BIATHLON – Martin Fourcade a annoncé ce 13 mars mettre fin à sa carrière d’athlète de haut niveau. Retour sur le parcours impressionnant d’un athlète complet et d’une régularité étonnante qui effectuera sa dernière course samedi à Kontiolahti, là même où il a signé, il y a pile 10 ans, sa première victoire !

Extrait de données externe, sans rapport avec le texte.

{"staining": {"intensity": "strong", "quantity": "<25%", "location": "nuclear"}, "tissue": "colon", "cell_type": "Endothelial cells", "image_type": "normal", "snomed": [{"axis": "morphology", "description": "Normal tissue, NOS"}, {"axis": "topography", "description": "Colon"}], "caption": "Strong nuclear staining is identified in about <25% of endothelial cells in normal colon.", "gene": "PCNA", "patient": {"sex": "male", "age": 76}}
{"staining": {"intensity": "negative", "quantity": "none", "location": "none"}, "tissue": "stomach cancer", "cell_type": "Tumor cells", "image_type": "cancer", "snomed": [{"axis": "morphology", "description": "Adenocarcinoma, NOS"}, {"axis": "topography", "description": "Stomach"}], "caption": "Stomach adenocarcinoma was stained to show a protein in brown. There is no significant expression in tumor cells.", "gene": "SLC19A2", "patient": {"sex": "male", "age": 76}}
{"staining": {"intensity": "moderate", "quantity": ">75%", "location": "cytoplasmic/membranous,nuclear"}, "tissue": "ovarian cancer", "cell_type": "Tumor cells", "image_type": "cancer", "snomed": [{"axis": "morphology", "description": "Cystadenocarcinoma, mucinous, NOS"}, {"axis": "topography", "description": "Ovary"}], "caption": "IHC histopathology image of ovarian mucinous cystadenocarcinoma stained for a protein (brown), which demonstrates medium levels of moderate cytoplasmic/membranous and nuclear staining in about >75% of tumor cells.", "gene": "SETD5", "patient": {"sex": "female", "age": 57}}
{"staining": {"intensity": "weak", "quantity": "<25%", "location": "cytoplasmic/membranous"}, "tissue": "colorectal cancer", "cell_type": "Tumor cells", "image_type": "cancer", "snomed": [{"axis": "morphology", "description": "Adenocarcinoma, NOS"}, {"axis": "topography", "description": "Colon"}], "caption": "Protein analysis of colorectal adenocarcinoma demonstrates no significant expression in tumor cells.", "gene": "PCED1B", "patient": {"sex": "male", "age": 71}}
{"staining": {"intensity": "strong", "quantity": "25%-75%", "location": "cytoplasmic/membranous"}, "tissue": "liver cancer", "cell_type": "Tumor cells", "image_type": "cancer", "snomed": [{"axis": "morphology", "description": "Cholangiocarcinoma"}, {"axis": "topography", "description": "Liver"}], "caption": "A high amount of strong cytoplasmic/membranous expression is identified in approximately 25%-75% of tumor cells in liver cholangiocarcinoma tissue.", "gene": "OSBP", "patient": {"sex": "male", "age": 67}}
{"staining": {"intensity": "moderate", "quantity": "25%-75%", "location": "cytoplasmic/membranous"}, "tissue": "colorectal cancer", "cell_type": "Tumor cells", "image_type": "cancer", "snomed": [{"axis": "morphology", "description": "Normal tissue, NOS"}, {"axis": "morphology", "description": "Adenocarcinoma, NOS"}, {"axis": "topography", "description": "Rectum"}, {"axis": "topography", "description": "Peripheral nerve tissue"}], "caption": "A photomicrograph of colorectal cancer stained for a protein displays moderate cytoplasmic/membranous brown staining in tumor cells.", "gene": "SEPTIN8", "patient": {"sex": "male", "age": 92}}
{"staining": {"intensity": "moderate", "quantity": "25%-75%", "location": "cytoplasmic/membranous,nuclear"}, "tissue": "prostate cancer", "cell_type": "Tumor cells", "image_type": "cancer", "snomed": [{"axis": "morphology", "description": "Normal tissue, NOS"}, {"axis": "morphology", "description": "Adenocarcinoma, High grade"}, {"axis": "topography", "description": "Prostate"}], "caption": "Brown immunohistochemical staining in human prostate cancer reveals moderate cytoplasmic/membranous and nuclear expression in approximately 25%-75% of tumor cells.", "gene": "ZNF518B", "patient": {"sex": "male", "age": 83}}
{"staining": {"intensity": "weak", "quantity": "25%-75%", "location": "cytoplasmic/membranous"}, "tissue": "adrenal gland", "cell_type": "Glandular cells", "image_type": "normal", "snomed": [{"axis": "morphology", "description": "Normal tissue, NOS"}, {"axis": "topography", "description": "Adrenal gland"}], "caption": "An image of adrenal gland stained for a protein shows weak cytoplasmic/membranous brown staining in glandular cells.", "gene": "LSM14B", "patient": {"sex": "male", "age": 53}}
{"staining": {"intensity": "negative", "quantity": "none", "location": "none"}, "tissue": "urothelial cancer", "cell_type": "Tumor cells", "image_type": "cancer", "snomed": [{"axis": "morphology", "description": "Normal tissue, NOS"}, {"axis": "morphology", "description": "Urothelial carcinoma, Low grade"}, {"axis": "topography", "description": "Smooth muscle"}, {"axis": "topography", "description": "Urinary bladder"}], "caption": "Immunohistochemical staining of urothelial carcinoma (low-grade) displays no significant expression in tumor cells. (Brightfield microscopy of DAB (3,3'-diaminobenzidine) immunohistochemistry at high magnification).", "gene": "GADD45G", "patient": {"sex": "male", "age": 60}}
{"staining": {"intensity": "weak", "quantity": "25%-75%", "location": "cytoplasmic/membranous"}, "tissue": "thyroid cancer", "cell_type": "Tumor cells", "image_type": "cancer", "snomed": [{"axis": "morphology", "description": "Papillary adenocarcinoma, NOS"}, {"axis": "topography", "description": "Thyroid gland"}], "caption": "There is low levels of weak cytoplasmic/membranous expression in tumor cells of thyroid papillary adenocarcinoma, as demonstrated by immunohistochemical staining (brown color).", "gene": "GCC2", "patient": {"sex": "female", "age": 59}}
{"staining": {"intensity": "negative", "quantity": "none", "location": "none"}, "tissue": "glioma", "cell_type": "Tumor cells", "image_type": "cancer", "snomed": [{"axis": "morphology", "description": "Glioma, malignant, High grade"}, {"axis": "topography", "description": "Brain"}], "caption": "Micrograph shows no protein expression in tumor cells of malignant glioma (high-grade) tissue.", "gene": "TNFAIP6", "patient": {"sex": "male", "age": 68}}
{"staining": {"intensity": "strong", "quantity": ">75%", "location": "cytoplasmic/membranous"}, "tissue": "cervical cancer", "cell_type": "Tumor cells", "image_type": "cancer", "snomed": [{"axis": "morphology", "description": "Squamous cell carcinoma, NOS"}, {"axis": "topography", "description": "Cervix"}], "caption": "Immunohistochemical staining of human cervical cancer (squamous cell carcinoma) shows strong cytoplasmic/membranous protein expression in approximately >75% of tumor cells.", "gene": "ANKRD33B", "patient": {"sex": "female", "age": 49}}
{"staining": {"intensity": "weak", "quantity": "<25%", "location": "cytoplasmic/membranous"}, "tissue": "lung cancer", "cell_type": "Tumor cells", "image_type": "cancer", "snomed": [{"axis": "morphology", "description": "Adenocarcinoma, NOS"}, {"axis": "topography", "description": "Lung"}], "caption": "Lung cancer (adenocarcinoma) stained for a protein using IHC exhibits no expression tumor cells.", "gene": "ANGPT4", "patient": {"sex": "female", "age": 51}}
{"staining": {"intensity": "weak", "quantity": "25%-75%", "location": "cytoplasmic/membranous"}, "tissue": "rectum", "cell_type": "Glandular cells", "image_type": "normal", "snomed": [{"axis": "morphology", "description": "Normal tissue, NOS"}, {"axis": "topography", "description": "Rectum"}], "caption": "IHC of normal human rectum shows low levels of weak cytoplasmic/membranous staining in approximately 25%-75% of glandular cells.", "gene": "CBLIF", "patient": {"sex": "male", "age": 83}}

Fourcade, un géant du sport français et mondial
Martin Fourcade est le plus grand champion français de l’histoire des Jeux. Avec cinq médailles d’or à son palmarès, cinquante ans après les JO de Grenoble, il dépasse Jean-Claude Killy (trois titres à son actif).
Depuis son succès sur la mass-start en biathlon, le porte-drapeau tricolore est encore plus rentré dans l’histoire de son sport et aussi celle de la délégation française. Il a annoncé ce vendredi soir mettre un terme à sa carrière via un long message publié sur ses réseaux sociaux.
Il disputera donc ce samedi, à l’occasion d’une poursuite décisive pour l’attribution du gros globe de cristal, la dernière course de son immense carrière à Kontiolahti, là même où il a signé il y a 10 ans jour pour jour, sa première victoire sur le circuit de la coupe du monde de biathlon !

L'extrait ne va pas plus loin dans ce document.